Task 1. Return the stretch of the Ebola news report from "Top UN Ebola" through "Africa said yesterday.", copied word for word.
Task 2. Resume the Ebola news report after its last sentence and continue it.
Page excerpt START
Top UN Ebola official: new cases poorly tracked
KAMPALA, (AP): Authorities are having trouble figuring out how many more people are getting Ebola in Liberia and Sierra Leone and where the hot spots are in those countries, harming efforts to get control of the raging, deadly outbreak, the UN's top Ebola official in West Africa said yesterday.
"The challenge is good information, because information helps tell us where the disease is, how it's spreading and where we need to target our resources," Anthony Banbury told The Associated Press by phone from the Ghanaian capital of Accra, where the UN Mission for Ebola Emergency Response (UNMEER) is based.
Health experts say the key to stopping Ebola is breaking the chain of transmission by tracing and isolating those who have had contact with Ebola patients or victims. Health-care workers can't do that if they don't know where new cases are emerging.
Page excerpt END
Records START
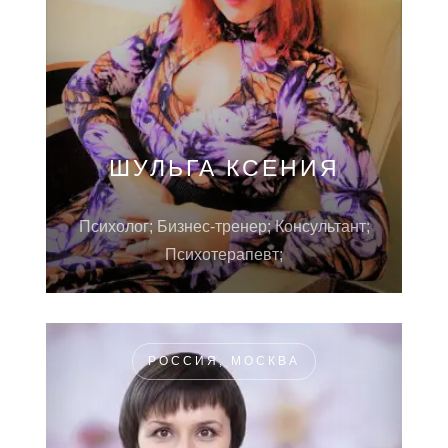
ШУЛЬГА КСЕНИЯ
Психолог; Бизнес-тренер; Консультант;
Психотерапевт;
РОССИЯ, МОСКВА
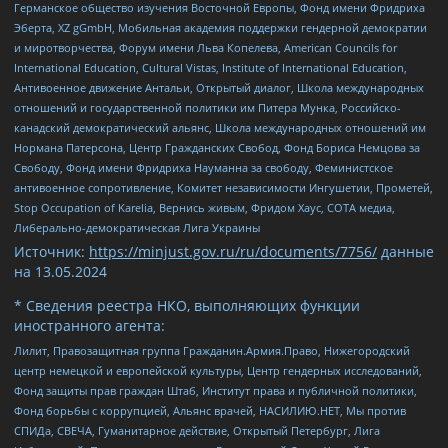
Германское общество изучения Восточной Европы, Фонд имени Фридриха
Эберта, XZ gGmbH, Мобильная академия поддержки гендерной демократии
и миротворчества, Форум имени Льва Копелева, American Councils for
International Education, Cultural Vistas, Institute of International Education,
Антивоенное движение Антальи, Открытый диалог, Школа международных
отношений и государственной политики им Питера Мунка, Российско-
канадский демократический альянс, Школа международных отношений им
Нормана Патерсона, Центр Гражданских Свобод, Фонд Бориса Немцова за
Свободу, Фонд имени Фридриха Науманна за свободу, Феминистское
антивоенное сопротивление, Комитет независимости Ингушетии, Прометей,
Stop Occupation of Karelia, Вернись живым, Фридом Хаус, СОТА медиа,
Либерально-демократическая Лига Украины
Источник:
https://minjust.gov.ru/ru/documents/7756/
данные
на
13.05.2024
* Сведения реестра НКО, выполняющих функции
иностранного агента:
Лилит, Правозащитная группа Гражданин.Армия.Право, Нижегородский
центр немецкой и европейской культуры, Центр гендерных исследований,
Фонд защиты прав граждан Штаб, Институт права и публичной политики,
Фонд борьбы с коррупцией, Альянс врачей, НАСИЛИЮ.НЕТ, Мы против
СПИДа, СВЕЧА, Гуманитарное действие, Открытый Петербург, Лига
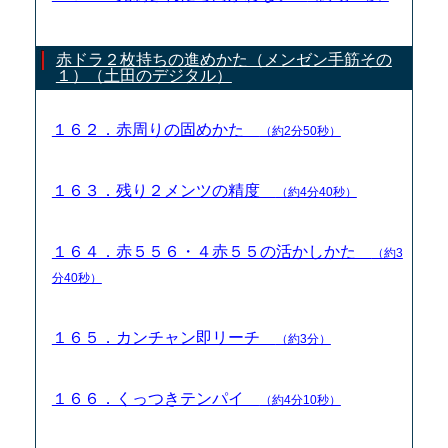
赤ドラ２枚持ちの進めかた（メンゼン手筋その
１）（土田のデジタル）
１６２．赤周りの固めかた
（約2分50秒）
１６３．残り２メンツの精度
（約4分40秒）
１６４．赤５５６・４赤５５の活かしかた
（約3
分40秒）
１６５．カンチャン即リーチ
（約3分）
１６６．くっつきテンパイ
（約4分10秒）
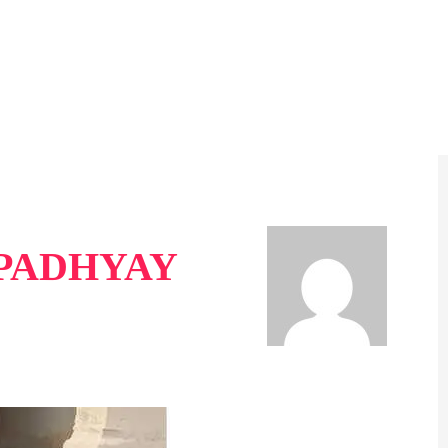
PADHYAY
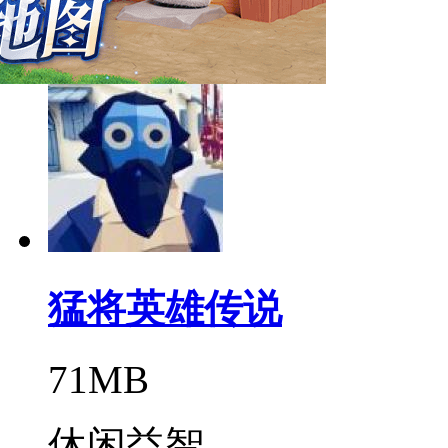
卡牌游戏
猛将英雄传说
71MB
休闲益智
Records END
Task response 1.
Top UN Ebola official: new cases poorly tracked
KAMPALA, (AP): Authorities are having trouble figuring out how many more people are getting Ebola in Liberia and Sierra Leone and where the hot spots are in those countries, harming efforts to get control of the raging, deadly outbreak, the UN's top Ebola official in West Africa said yesterday.

Task response 2.
"And unfortunately, we don't have good data from a lot of areas. We don't know exactly what is happening," said Banbury, the chief of UNMEER.
Banbury, who visited the three most affected countries last week, said it was "heartbreaking" to see families torn apart by Ebola as they struggle to care for sick loved ones while also hoping to avoid infection. He said he is hoping for a new approach in Liberia as the UN and its partners work to improve the capacity of communities to safely bury victims.